How has that history and experience reverberated for you?
My son just turned four and I can’t remotely fathom the idea of putting him on a train and never knowing if I would see him again. And when my mom finally saw her parents, they couldn’t speak to each other at first because they didn’t speak English and she struggled to speak Algonquin. Residential schools severed those community and familial bonds.

So many children never returned to their homes and we’ll never know what happened to them. As you mentioned, they’ve been discovering mass graves at residential school sites in Canada since last spring. I feel so deeply for these kids and their families. My mom or my aunts and uncles could have ended up like them.

And this happened not that long ago. My mom was taken in 1956, but the last residential school in Canada closed in the 1990s.

On September 30 every year, Canadians wear orange shirts to show solidarity with residential school survivors. And when I went back to KZ last month for the first time since the pandemic started, people were hanging orange shirts and onesies outside their homes in memory of these kids found in graves. It was a very heavy sight to see as I drove in.

Danielle’s children walk along one of the many lakes on Kitigan Zibi Anishinabeg First Nation land.

How do you reflect on your Indigenous heritagehas it changed through the years and as you started your own family?
Perhaps like a lot of multiracial people (my dad is white), it has taken me a long time to piece together these aspects of my identity—my family’s story—and understand how they inform how I view myself and the world.

On some level, residential schools taught my mom at a young age that being Native is a liability. She’s a very strong, proud, and accomplished person, but when you learn these messages so young, it’s so damaging. It’s hard to unlearn. I’m sure that some of that was passed on to me as well—that’s the legacy of residential schools, the intergenerational trauma.

As a parent, I’m very honest about the bloody history of colonialism with my children. They know that their Kokom—the Algonquin word for grandmother—was taken from her parents and that she suffered, and that we all suffered as a community. I like to remind my kids that we carry our ancestors with us—their resilience is our strength.

How do you maintain a connection to your Indigenous heritage, and how do you think about the community with future generations?
My mom spends a lot of time with us. And I try to spend as much time as we can with my extended family at KZ to help me and my kids stay connected with our culture and values. Not being able to visit during much of the pandemic was extremely hard.

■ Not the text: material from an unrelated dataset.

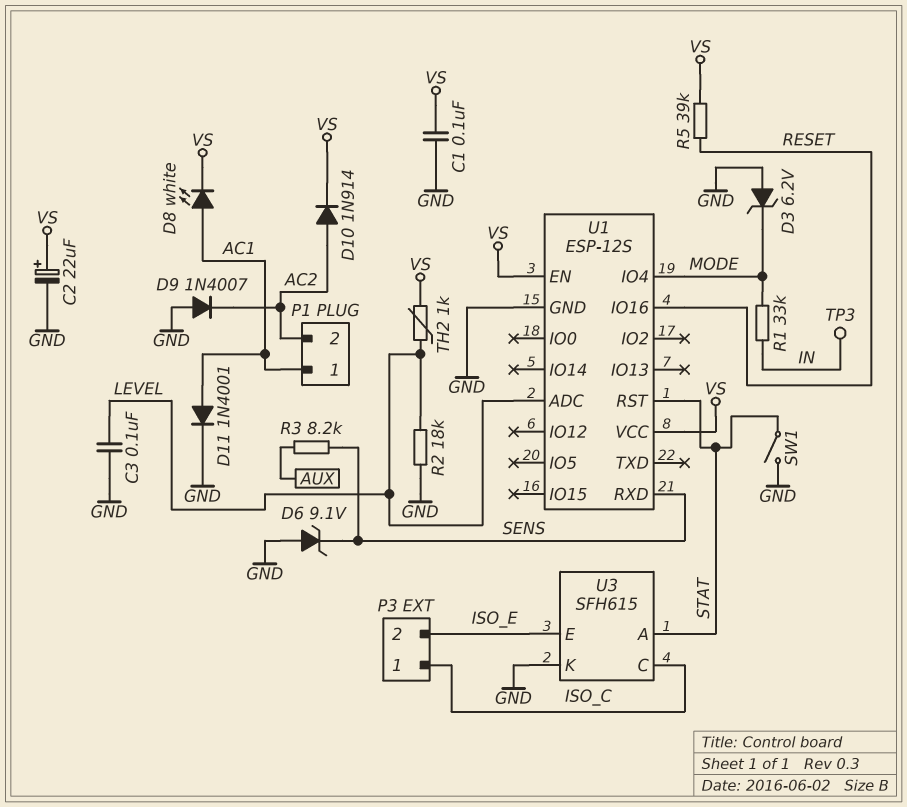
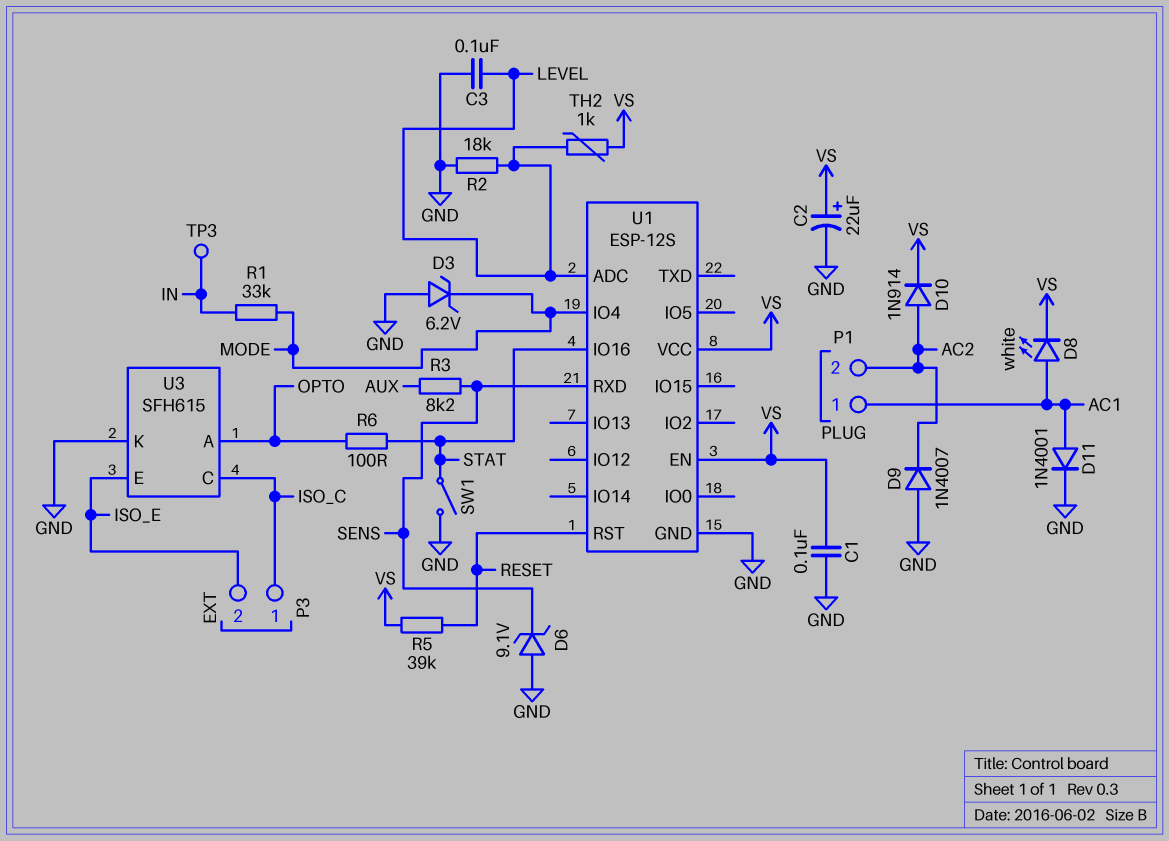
R6: none -> 100 (OPTO, STAT)
U1 pin IO16: RESET -> STAT
U1 pin RST: STAT -> RESET
U3 pin A: STAT -> OPTO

We were able to get up there for a week last month—it was very emotional. Guitar and fiddle music is big in my family, and I got to hear my uncles play in person for the first time in a couple of years. It was just a jam session on my mom’s deck, but hearing those songs I’ve heard a million times never felt more meaningful.

My mom attends language workshops to reinforce and share what she knows—elders who speak Algonquin as a first language, like my mom, are aging. As a teenager, it used to annoy me when my mom and my grandmother spoke Algonquin to each other because I couldn’t understand what they were saying. And now I see how hard my mom was trying to hold on to her culture and her connection to her parents. As my kids get older, I want them to participate in these workshops—maybe they can teach me.

What do you want people to know about Indigenous peoples and communities?
There aren’t a lot of Indigenous people in this area and I find that people are generally less aware of Native current issues. In upstate New York, where I grew up, there are many Haudenosaunee nations and perhaps more understanding in some ways.

For example, when I was a teenager in the ‘90s, high schools in my area were starting to eliminate Native mascots—they acknowledged how damaging these images were. So it has been eye-opening to watch so many Massachusetts towns debate this issue 25 years later.

A surprising number of people think of Indigenous people as relics from the past, a conquered people from the history books. So every chance I get, I like to remind people, whether it’s my daughter’s first-grade class or members of my local town select board, that we’re still here.